Sie wollte gerade zu ihm gehen, als ein Trompetensignal vom Burgtor alle aufschrecken ließ. Selbst Bleidbara zuckte zusammen, eilte besorgt zur Tür und stürzte hinaus. Man hörte das Hufgetrappel von einreitenden Pferden. Gleich darauf vernahmen sie Bleidbaras Stimme, der den Ankömmlingen Fragen zurief. Kurz darauf kehrte er zurück, und seine düstere Miene verhieß nichts Gutes.

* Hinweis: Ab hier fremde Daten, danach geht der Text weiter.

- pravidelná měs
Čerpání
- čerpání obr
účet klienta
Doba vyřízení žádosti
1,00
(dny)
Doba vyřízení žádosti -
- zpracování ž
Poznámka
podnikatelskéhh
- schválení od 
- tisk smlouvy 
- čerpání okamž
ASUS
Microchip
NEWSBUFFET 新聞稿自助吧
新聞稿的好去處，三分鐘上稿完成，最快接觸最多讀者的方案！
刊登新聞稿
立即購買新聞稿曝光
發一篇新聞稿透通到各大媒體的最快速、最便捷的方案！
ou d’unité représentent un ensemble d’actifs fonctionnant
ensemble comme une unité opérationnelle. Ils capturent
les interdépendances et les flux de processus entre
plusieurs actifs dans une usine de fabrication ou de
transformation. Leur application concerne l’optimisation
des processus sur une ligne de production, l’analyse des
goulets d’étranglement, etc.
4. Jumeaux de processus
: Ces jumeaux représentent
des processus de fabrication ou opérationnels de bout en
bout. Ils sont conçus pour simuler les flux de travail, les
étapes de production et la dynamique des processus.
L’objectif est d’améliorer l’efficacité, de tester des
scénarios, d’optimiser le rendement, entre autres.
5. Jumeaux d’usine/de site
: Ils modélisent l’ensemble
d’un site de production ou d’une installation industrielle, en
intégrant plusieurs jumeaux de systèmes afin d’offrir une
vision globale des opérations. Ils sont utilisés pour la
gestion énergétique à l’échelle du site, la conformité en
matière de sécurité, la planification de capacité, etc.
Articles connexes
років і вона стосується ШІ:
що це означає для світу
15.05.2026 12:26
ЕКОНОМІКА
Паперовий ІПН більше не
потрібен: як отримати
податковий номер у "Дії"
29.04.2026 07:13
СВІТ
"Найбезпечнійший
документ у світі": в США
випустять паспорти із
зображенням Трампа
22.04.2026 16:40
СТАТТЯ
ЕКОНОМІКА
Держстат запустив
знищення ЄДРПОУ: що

»Was gibt es Neues?«, bestürmte ihn Trifina, erhob sich unsicher und schaute ihn, Schlimmes befürchtend, an.
»Es sind meine Leute«, meldete er, und seine Stimme klang seltsam hohl. »Sie haben die vier gefunden, mit denen Macliau ausgeritten war.«
»Was haben die vier Männer zu berichten? Warum bringt man sie nicht sofort vor mich?«, ereiferte sich die Fürstentochter.
Bleidbara schaute zu Macliau, der ängstlich den Kopf hob. »Sie können nichts berichten. Sind alle tot. Man hat sie aus nächster Nähe mit Pfeilen erschossen.«
Nur Macliaus jämmerliches Aufstöhnen unterbrach die in der Halle entandene Stille.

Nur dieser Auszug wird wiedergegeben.